▼
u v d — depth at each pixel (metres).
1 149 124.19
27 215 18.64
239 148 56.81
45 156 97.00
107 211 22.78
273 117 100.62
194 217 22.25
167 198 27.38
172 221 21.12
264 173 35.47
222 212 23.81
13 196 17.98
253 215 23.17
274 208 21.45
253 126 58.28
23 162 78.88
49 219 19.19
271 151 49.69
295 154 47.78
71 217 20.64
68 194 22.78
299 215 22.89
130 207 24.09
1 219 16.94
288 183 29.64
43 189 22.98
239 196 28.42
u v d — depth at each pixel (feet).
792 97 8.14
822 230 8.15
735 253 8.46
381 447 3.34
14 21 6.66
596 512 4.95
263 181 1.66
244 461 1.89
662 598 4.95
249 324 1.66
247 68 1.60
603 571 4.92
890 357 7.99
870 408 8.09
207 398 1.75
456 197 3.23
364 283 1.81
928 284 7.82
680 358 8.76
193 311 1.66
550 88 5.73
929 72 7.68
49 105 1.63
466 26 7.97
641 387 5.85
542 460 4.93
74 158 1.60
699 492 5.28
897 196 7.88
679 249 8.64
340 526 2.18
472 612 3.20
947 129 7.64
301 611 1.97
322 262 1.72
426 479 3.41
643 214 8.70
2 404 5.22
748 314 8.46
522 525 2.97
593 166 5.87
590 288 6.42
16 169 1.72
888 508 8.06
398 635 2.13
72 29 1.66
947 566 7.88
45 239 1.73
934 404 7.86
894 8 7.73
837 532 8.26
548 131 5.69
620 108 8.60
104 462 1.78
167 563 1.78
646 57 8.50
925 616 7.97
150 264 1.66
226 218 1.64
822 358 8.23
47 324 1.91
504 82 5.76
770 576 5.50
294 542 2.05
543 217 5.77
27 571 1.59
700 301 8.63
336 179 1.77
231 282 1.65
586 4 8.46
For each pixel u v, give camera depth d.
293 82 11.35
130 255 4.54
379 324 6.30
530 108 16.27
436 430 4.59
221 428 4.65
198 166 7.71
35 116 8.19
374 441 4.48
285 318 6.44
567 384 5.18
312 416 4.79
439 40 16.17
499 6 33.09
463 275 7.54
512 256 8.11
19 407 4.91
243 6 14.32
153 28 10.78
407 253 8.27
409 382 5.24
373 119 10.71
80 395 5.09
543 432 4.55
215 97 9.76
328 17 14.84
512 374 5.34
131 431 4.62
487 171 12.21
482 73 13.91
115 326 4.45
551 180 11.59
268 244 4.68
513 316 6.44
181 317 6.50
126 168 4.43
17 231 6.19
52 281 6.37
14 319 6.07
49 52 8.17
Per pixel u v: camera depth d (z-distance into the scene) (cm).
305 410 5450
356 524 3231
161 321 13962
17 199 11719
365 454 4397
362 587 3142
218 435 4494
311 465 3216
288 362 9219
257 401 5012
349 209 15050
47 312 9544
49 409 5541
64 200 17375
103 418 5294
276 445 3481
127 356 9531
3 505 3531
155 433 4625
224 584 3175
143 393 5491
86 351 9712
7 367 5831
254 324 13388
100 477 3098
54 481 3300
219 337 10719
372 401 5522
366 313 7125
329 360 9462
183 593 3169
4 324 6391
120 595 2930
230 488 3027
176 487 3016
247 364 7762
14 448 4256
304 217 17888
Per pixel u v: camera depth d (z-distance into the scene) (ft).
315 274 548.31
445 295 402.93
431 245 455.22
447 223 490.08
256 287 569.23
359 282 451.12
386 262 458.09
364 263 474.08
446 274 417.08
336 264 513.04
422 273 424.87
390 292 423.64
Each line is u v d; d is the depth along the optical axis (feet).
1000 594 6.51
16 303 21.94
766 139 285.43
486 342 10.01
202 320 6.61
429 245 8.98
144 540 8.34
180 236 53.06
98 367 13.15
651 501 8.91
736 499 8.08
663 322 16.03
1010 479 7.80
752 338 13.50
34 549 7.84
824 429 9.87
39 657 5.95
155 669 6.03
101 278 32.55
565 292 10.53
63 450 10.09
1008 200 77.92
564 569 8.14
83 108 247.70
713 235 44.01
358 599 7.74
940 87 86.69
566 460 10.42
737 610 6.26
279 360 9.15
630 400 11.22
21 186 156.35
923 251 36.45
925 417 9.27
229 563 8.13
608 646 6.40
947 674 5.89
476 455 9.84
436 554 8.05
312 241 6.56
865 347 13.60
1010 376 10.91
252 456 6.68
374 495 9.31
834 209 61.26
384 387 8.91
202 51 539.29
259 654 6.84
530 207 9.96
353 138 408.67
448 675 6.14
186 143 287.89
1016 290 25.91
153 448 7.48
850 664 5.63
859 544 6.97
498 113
▲
## WORK ORDER
Please go through the material and return each line where the word "feet" appears.

## EXERCISE RESULT
u v d — depth at each pixel (feet).
Each line is u v d; d is the depth along the optical axis (feet).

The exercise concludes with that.